[Dataset]
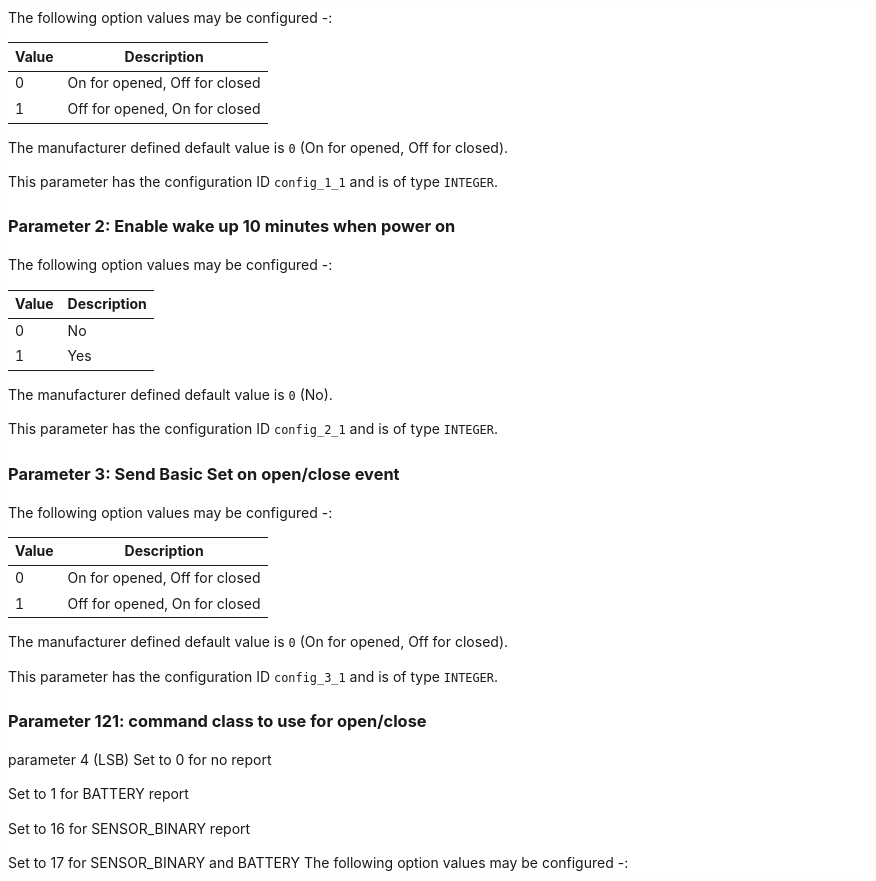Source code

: 

The following option values may be configured -:

| Value  | Description |
|--------|-------------|
| 0 | On for opened, Off for closed |
| 1 | Off for opened, On for closed |

The manufacturer defined default value is ```0``` (On for opened, Off for closed).

This parameter has the configuration ID ```config_1_1``` and is of type ```INTEGER```.


### Parameter 2: Enable wake up 10 minutes when power on



The following option values may be configured -:

| Value  | Description |
|--------|-------------|
| 0 | No |
| 1 | Yes |

The manufacturer defined default value is ```0``` (No).

This parameter has the configuration ID ```config_2_1``` and is of type ```INTEGER```.


### Parameter 3: Send Basic Set on open/close event



The following option values may be configured -:

| Value  | Description |
|--------|-------------|
| 0 | On for opened, Off for closed |
| 1 | Off for opened, On for closed |

The manufacturer defined default value is ```0``` (On for opened, Off for closed).

This parameter has the configuration ID ```config_3_1``` and is of type ```INTEGER```.


### Parameter 121: command class to use for open/close

parameter 4 (LSB)
Set to 0 for no report

Set to 1 for BATTERY report

Set to 16 for SENSOR\_BINARY report

Set to 17 for SENSOR\_BINARY and BATTERY
The following option values may be configured -:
[/Dataset]
**Activity**
Return the complete material exactly as it appears, without images.

**Result**
Source code

: 

The following option values may be configured -:

| Value  | Description |
|--------|-------------|
| 0 | On for opened, Off for closed |
| 1 | Off for opened, On for closed |

The manufacturer defined default value is ```0``` (On for opened, Off for closed).

This parameter has the configuration ID ```config_1_1``` and is of type ```INTEGER```.


### Parameter 2: Enable wake up 10 minutes when power on



The following option values may be configured -:

| Value  | Description |
|--------|-------------|
| 0 | No |
| 1 | Yes |

The manufacturer defined default value is ```0``` (No).

This parameter has the configuration ID ```config_2_1``` and is of type ```INTEGER```.


### Parameter 3: Send Basic Set on open/close event



The following option values may be configured -:

| Value  | Description |
|--------|-------------|
| 0 | On for opened, Off for closed |
| 1 | Off for opened, On for closed |

The manufacturer defined default value is ```0``` (On for opened, Off for closed).

This parameter has the configuration ID ```config_3_1``` and is of type ```INTEGER```.


### Parameter 121: command class to use for open/close

parameter 4 (LSB)
Set to 0 for no report

Set to 1 for BATTERY report

Set to 16 for SENSOR\_BINARY report

Set to 17 for SENSOR\_BINARY and BATTERY
The following option values may be configured -:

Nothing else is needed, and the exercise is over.